[TASK ITEM]: Repeat every record below exactly, omitting any pictures.

[Dataset entries]
=== Begin Enclosure ===

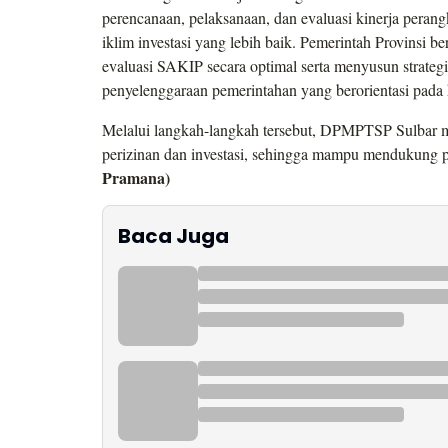
perencanaan, pelaksanaan, dan evaluasi kinerja perang
iklim investasi yang lebih baik. Pemerintah Provinsi b
evaluasi SAKIP secara optimal serta menyusun strateg
penyelenggaraan pemerintahan yang berorientasi pada h
Melalui langkah-langkah tersebut, DPMPTSP Sulbar m
perizinan dan investasi, sehingga mampu mendukung 
Pramana)
Baca Juga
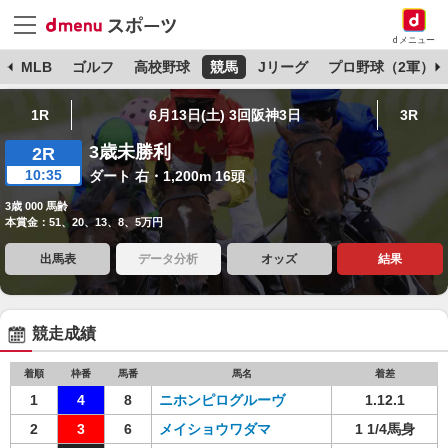
dメニュー
球
MLB
ゴルフ
高校野球
競馬
Jリーグ
プロ野球（2軍）
1R
6月13日(土) 3回阪神3日
3R
3歳未勝利
2R
10:35
ダート 右・1,200m 16頭
3歳 000 馬齢
本賞金：51、20、13、8、5万円
出馬表
データ分析
オッズ
結果
競走成績
着順
枠番
馬番
馬名
着差
1
4
8
ニホンピログルーヴ
1.12.1
2
3
6
メイショウワダマ
1 1/4馬身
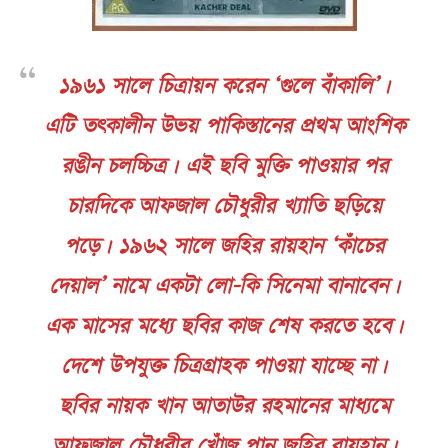
১৯৬১ সালে চিত্রায়ন করেন ‘গুলে বাঁকালি’।
এটি তৎকালীন উভয় পাকিস্তানের প্রথম আংশিক
রঙীন চলচ্চিত্র। এই ছবি মুক্তি পাওয়ার পর
চারদিকে আফজাল চৌধুরীর খ্যাতি ছড়িয়ে
পড়ে। ১৯৬২ সালে জহির রায়হান ‘কাঁচের
দেয়াল’ নামে একটা লো-কি সিনেমা বানাবেন।
এক মাসের মধ্যে ছবির কাজ শেষ করতে হবে।
দেশে উপযুক্ত চিত্রগ্রাহক পাওয়া যাচ্ছে না।
ছবির নায়ক খান আতাউর রহমানের মাধ্যমে
আফজাল চৌধুরীর খোঁজ পান জহির রায়হান।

=== End Enclosure ===

[RESULT]:
perencanaan, pelaksanaan, dan evaluasi kinerja perang
iklim investasi yang lebih baik. Pemerintah Provinsi b
evaluasi SAKIP secara optimal serta menyusun strateg
penyelenggaraan pemerintahan yang berorientasi pada h
Melalui langkah-langkah tersebut, DPMPTSP Sulbar m
perizinan dan investasi, sehingga mampu mendukung 
Pramana)
Baca Juga
dメニュー
球
MLB
ゴルフ
高校野球
競馬
Jリーグ
プロ野球（2軍）
1R
6月13日(土) 3回阪神3日
3R
3歳未勝利
2R
10:35
ダート 右・1,200m 16頭
3歳 000 馬齢
本賞金：51、20、13、8、5万円
出馬表
データ分析
オッズ
結果
競走成績
着順
枠番
馬番
馬名
着差
1
4
8
ニホンピログルーヴ
1.12.1
2
3
6
メイショウワダマ
1 1/4馬身
১৯৬১ সালে চিত্রায়ন করেন ‘গুলে বাঁকালি’।
এটি তৎকালীন উভয় পাকিস্তানের প্রথম আংশিক
রঙীন চলচ্চিত্র। এই ছবি মুক্তি পাওয়ার পর
চারদিকে আফজাল চৌধুরীর খ্যাতি ছড়িয়ে
পড়ে। ১৯৬২ সালে জহির রায়হান ‘কাঁচের
দেয়াল’ নামে একটা লো-কি সিনেমা বানাবেন।
এক মাসের মধ্যে ছবির কাজ শেষ করতে হবে।
দেশে উপযুক্ত চিত্রগ্রাহক পাওয়া যাচ্ছে না।
ছবির নায়ক খান আতাউর রহমানের মাধ্যমে
আফজাল চৌধুরীর খোঁজ পান জহির রায়হান।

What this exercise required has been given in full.